Given instruction:
Return every line in the data below that contains the string "skCircle", matching case exactly.

Records supplied:
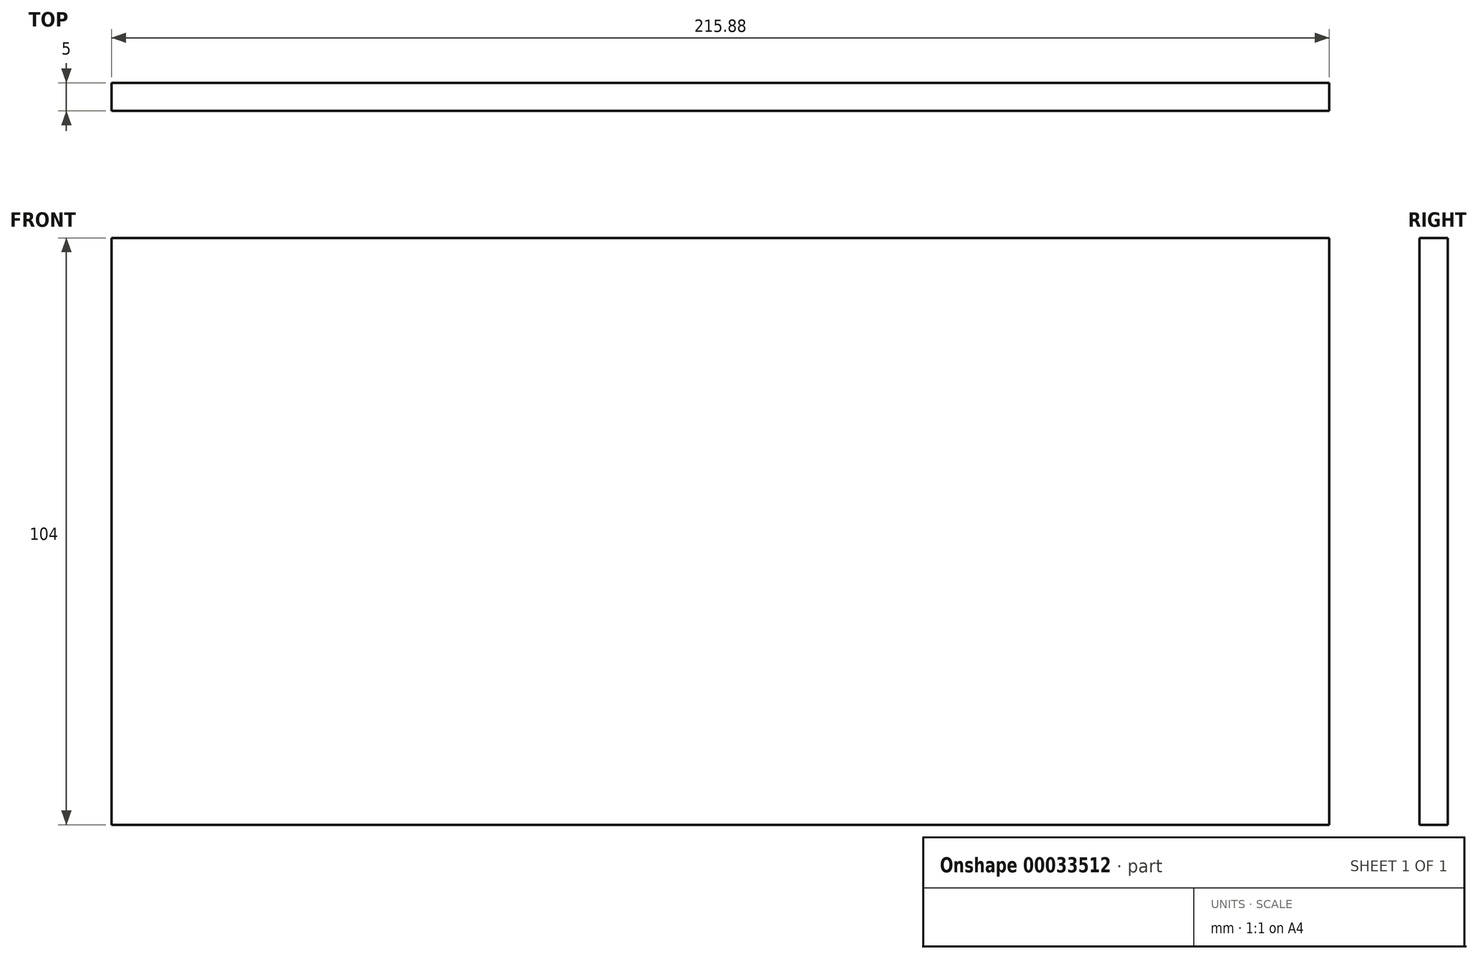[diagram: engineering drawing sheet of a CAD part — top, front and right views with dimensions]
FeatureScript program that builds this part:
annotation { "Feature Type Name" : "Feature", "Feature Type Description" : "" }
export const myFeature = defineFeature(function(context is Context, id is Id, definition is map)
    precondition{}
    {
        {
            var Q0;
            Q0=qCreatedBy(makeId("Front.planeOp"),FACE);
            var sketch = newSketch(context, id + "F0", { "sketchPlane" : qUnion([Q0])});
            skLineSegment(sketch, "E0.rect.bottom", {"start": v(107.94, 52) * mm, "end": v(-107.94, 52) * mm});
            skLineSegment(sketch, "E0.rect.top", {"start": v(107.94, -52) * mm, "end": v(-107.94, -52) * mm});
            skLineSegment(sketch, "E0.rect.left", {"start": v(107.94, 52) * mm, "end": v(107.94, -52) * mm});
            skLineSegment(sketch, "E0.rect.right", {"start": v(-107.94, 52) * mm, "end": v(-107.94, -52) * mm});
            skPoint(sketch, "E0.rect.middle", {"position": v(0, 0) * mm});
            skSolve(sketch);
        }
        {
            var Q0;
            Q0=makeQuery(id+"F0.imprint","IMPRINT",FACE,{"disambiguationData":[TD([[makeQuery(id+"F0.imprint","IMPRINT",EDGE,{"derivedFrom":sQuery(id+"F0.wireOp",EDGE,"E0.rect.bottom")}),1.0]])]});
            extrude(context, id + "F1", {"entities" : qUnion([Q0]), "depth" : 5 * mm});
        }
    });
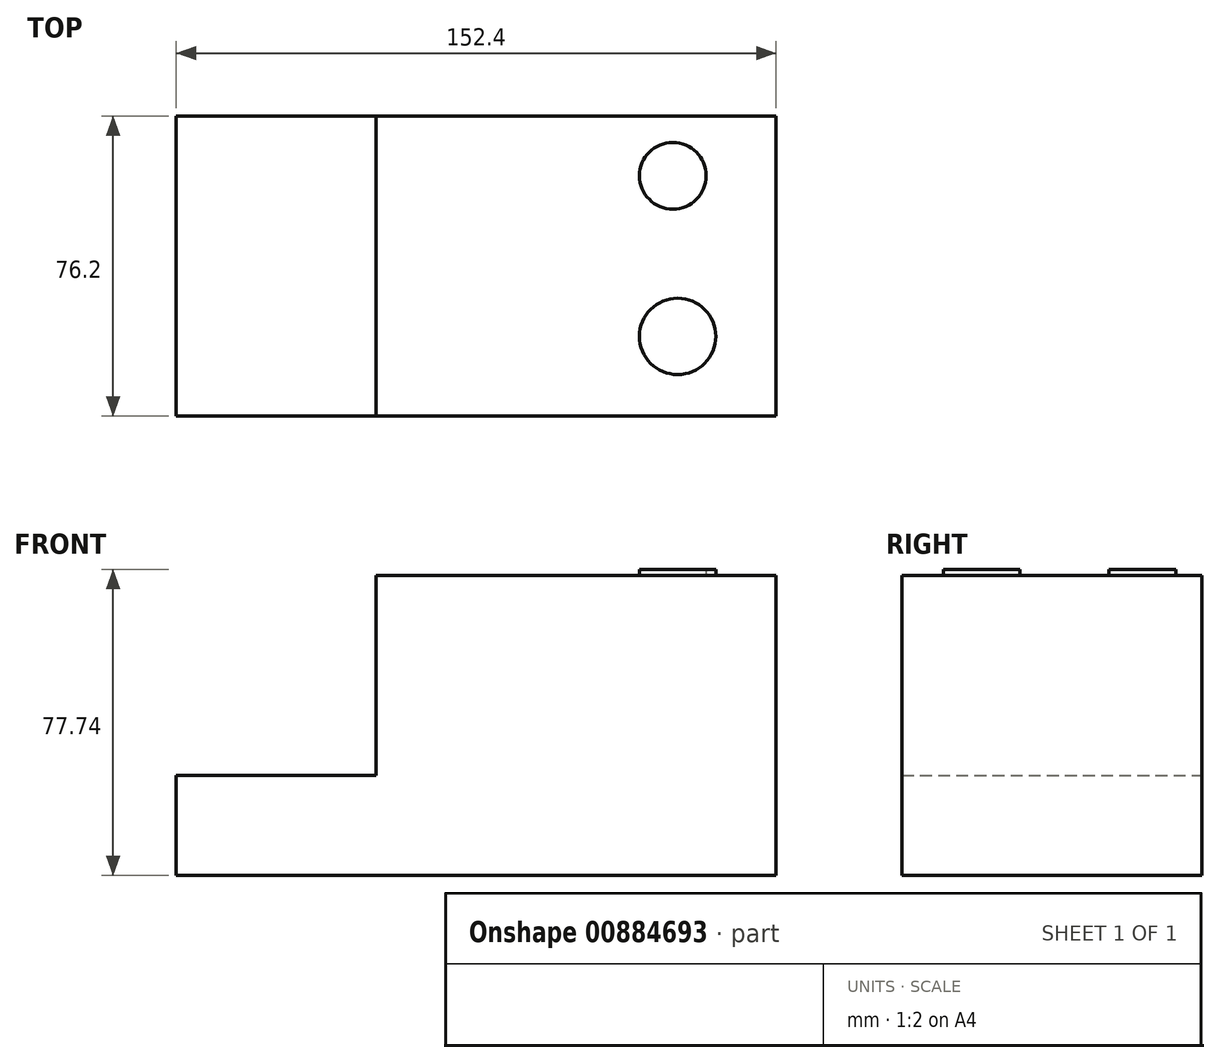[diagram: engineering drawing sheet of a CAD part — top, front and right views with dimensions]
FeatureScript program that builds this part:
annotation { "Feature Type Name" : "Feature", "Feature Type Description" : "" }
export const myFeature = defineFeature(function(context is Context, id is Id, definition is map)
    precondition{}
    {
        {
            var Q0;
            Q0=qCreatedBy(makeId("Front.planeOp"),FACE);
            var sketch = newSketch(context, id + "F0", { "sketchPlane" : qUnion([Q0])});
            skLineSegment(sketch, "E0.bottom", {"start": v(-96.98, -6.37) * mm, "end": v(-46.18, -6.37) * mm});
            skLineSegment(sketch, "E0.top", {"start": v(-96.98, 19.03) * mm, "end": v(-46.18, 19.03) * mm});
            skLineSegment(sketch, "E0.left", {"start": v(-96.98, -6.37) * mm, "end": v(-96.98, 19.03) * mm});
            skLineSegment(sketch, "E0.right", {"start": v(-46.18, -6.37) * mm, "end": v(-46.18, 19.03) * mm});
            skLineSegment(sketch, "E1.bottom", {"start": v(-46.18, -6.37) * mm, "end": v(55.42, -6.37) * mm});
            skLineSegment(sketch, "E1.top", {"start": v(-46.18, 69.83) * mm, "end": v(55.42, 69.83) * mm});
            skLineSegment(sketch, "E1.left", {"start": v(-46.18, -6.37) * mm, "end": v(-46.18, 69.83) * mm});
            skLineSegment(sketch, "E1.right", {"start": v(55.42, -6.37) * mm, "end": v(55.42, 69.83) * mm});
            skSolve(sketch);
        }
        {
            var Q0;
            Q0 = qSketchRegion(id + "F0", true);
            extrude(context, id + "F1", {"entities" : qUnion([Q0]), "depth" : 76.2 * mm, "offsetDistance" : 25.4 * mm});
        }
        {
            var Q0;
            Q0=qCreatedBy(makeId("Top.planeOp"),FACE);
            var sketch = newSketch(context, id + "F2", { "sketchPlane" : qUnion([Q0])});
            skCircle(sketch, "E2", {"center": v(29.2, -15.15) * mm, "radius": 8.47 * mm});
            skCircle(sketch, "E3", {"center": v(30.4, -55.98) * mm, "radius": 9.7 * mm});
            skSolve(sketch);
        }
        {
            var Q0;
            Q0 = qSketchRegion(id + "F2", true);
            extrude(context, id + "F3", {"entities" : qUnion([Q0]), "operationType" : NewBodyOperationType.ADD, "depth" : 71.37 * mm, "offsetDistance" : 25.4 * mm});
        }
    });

Result below:
            skCircle(sketch, "E2", {"center": v(29.2, -15.15) * mm, "radius": 8.47 * mm});
            skCircle(sketch, "E3", {"center": v(30.4, -55.98) * mm, "radius": 9.7 * mm});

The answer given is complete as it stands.